Who’s got your back up?
If you plan to stuff your computer with years of priceless pictures, you’d better have a back-up plan. Bronnberg says he has heard countless stories of people either losing the printed picture or damaging it somehow, and never keeping the original file. “If only they had copied the file to their hard drive, they could easily reprint the picture. With the correct steps, it can take a total of five minutes to copy the digital picture from your memory card to your computer, which will be saved forever.” There are several ways to back up, but if you’re not too tech-savvy, try this:
—Make a survey of locations of all the important files on your computer. For example, your photos are usually stored in My Documents/My Pictures Folder. Your Word docs are stored in the My Documents Folder.

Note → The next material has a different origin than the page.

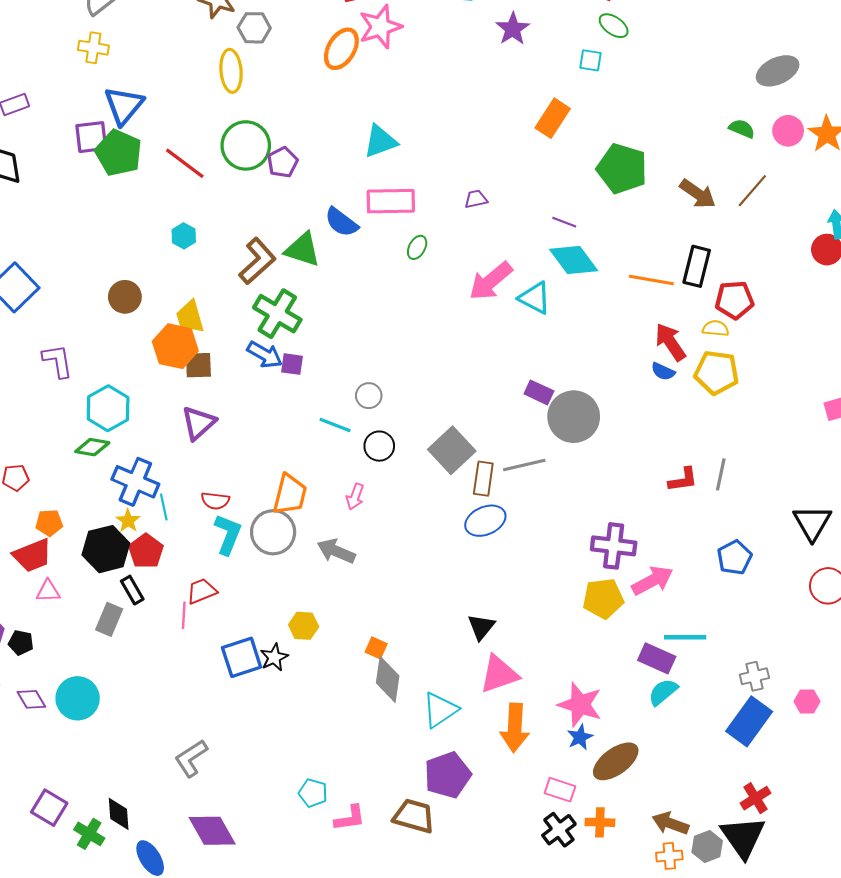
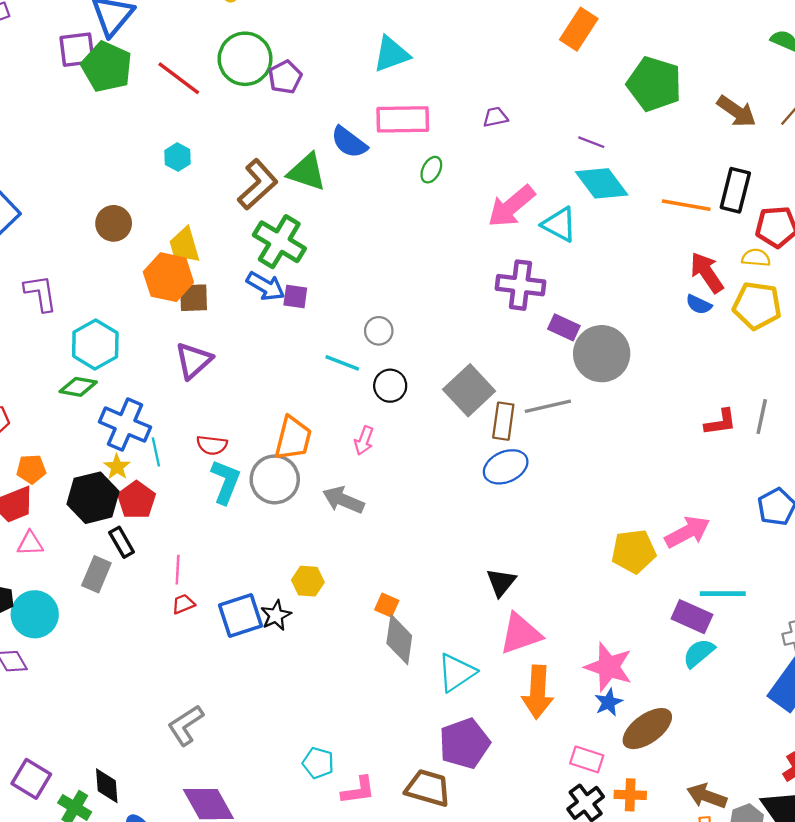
purple cross: (614, 546) -> (520, 285), moved
red trapezoid: (202, 591) -> (183, 604), moved, size x0.7
cyan circle: (78, 698) -> (35, 614), moved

Your music is in My Documents/My Music Folder.
—After you complete the survey and know where all your files are located, place a blank CD or DVD into your CD/DVD burner drive.
—A program will open to assist in creating a project to create a CD or DVD. Some common programs are Nero Burning ROM and EZ CD Creator.
—The program will usually have a wizard that starts up asking you to select the files you want to copy to the CD. You would select all the files you have found during your initial survey.
—The final step would be to press the “BURN” button which will start the CD creation process.
—On completion, you will have a CD or DVD of all the files you’ve chosen to copy to the CD. In the event of a crash, this CD will have all your important data.
One last holiday pix tip: When you take holiday photos with a digital camera, make sure you copy the files from the memory card to your computer, Bronnberg advises. The memory card can be easily damaged because of its size and physical attributes. The card’s contacts are fully exposed with no protection; if the contacts get touched too many times or get scratched, that memory card becomes unusable and all the photos on it will be lost. Your files are much safer sitting on your computer’s hard drive than on the memory card.